The hearing focused on S 902 (the Data Center Citing Act) and related bills, and several witnesses recommended clarifying who should hold siting oversight and what reporting should be required. John Brooker, senior vice president for policy and government relations at Conservation Voters of South Carolina, said S 902 should require reporting of total water withdrawals and source as well as consumptive use, and cautioned against giving the Public Service Commission unchecked authority to override local law. "A single large data center can consume the same amount of power as an entire city," Brooker said, underscoring the scale of impacts the subcommittee is weighing.
Testimony repeatedly distinguished two oversight questions: environmental/resource review (water, ecology) and electric‑system adequacy (generation and transmission). Several conservation witnesses urged that the Department of Environmental Services (DES) — which compiles statewide water‑use data — be involved in measuring and incorporating data‑center withdrawals into river basin plans and the state water plan, pointing out that DES currently classifies evaporative losses as "consumptive" use and identifies a "major water user" threshold in its rules.
Senators pressed witnesses about whether large data operators voluntarily disclose water use. Chase said the models used to build the current state water plan predate the recent boom in data‑center siting and do not reliably account for data‑center cooling needs; she and others recommended adopting reporting standards so DES and river basin councils can incorporate accurate numbers in future planning.
Opponents of vesting sole siting authority in the PSC warned that commissioners are not locally elected, raising concerns about accountability and the commission's expertise on land‑use and ecological impacts. Brooker and others suggested clear, objective standards — e.g., infrastructure adequacy criteria — rather than a broad judgment call about whether a site is "needed." They also recommended that reporting require both consumptive and non‑consumptive withdrawals so impacts on flow, temperature and ecological health can be assessed.

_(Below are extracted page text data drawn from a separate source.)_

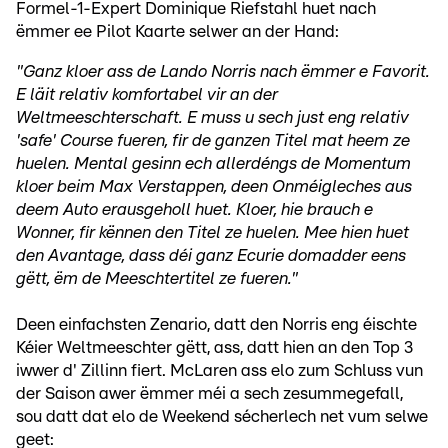
Formel-1-Expert Dominique Riefstahl huet nach
ëmmer ee Pilot Kaarte selwer an der Hand:
"Ganz kloer ass de Lando Norris nach ëmmer e Favorit.
E läit relativ komfortabel vir an der
Weltmeeschterschaft. E muss u sech just eng relativ
'safe' Course fueren, fir de ganzen Titel mat heem ze
huelen. Mental gesinn ech allerdéngs de Momentum
kloer beim Max Verstappen, deen Onméigleches aus
deem Auto erausgeholl huet. Kloer, hie brauch e
Wonner, fir kënnen den Titel ze huelen. Mee hien huet
den Avantage, dass déi ganz Ecurie domadder eens
gëtt, ëm de Meeschtertitel ze fueren."
Deen einfachsten Zenario, datt den Norris eng éischte
Kéier Weltmeeschter gëtt, ass, datt hien an den Top 3
iwwer d' Zillinn fiert. McLaren ass elo zum Schluss vun
der Saison awer ëmmer méi a sech zesummegefall,
sou datt dat elo de Weekend sécherlech net vum selwe
geet:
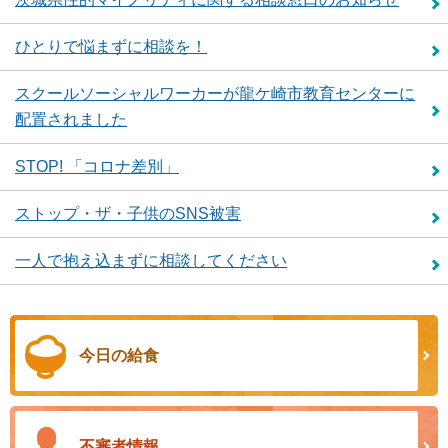
ひとりで悩まずに相談を！
スクールソーシャルワーカーが龍ケ崎市教育センターに
配置されました
STOP! 「コロナ差別」
ストップ・ザ・子供のSNS被害
一人で抱え込まずに相談してください
今日の給食
不審者情報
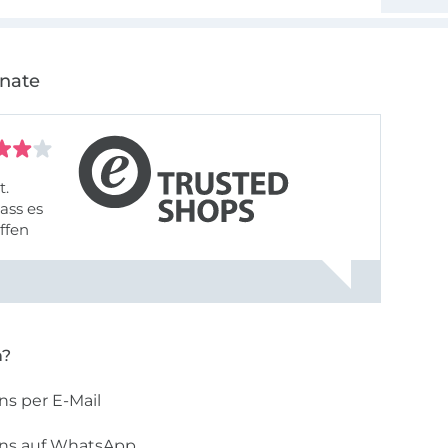
onate
t.
ass es
offen
gestreift
rt, dass
n?
ns per E-Mail
uns auf WhatsApp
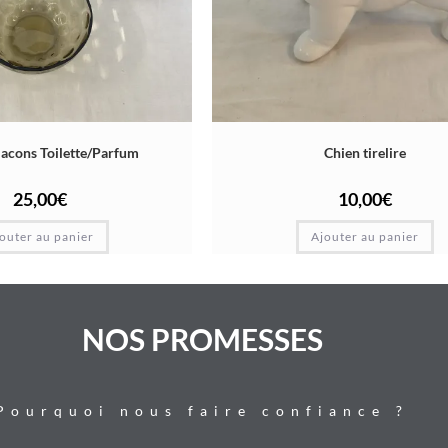
flacons Toilette/Parfum
Chien tirelire
25,00
€
10,00
€
outer au panier
Ajouter au panier
NOS PROMESSES
Pourquoi nous faire confiance ?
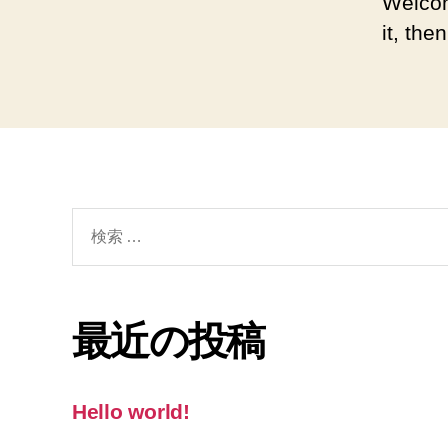
Welcom
it, then
検
索
対
象:
最近の投稿
Hello world!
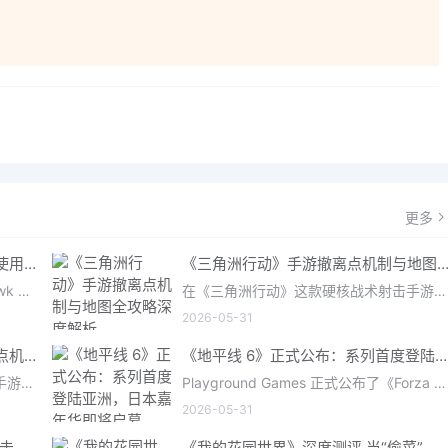
更多
《三角洲行动》手游：哈夫币分级使用策略，玩转不同地图的风险与回报
《三角洲行动》手游撤离点机制与地图全攻略深度解
在《三角洲行动》（Delta Force: Hawk Ops）“烽火地带”模式中，地图被划分为“普通”、“机密”和“绝密”三个
在《三角洲行动》这款硬核战术射击手游中，撤离是每位干员行动的核心目标。无论你在战场中搜刮了多少高价值物
2026-05-31
深度解析《三角洲行动》手游撤离点机制与地图全攻略
《地平线 6》正式公布：系列首度登陆亚洲，日本嘉年华即将启幕
在《三角洲行动》这款硬核战术射击手游中，撤离是每位干员行动的核心目标。无论你在战场中搜刮了多少高价值物
Playground Games 正式公布了《Forza Horizon 6》，这次备受赞誉的地平线嘉年华将首次驶入亚洲，落户日本。玩家
2026-05-31
《马拉松》评测：Bungie的撤离射击硬核之作——痛苦是入场券，回报是顶级的
《我的花园世界》深度测评 当“偷菜”遇上“奢侈品”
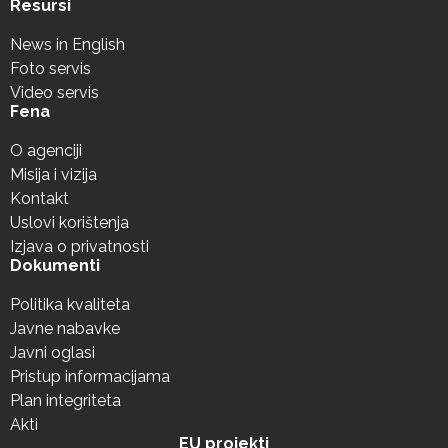
Resursi
News in English
Foto servis
Video servis
Fena
O agenciji
Misija i vizija
Kontakt
Uslovi korištenja
Izjava o privatnosti
Dokumenti
Politika kvaliteta
Javne nabavke
Javni oglasi
Pristup informacijama
Plan integriteta
Akti
EU projekti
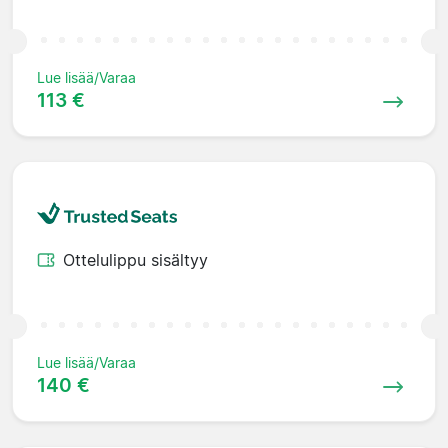
Lue lisää/Varaa
113 €
Ottelulippu sisältyy
Lue lisää/Varaa
140 €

The subcommittee heard agreement across many witnesses that transparency is a foundational step, but differences remained over which agency should make final siting or override determinations. The committee paused further testimony and invited utility and cooperative representatives to discuss how the electric system is planning and protecting ratepayers.
The subcommittee adjourned after receiving testimony and said it would return to the technical details and potential amendments.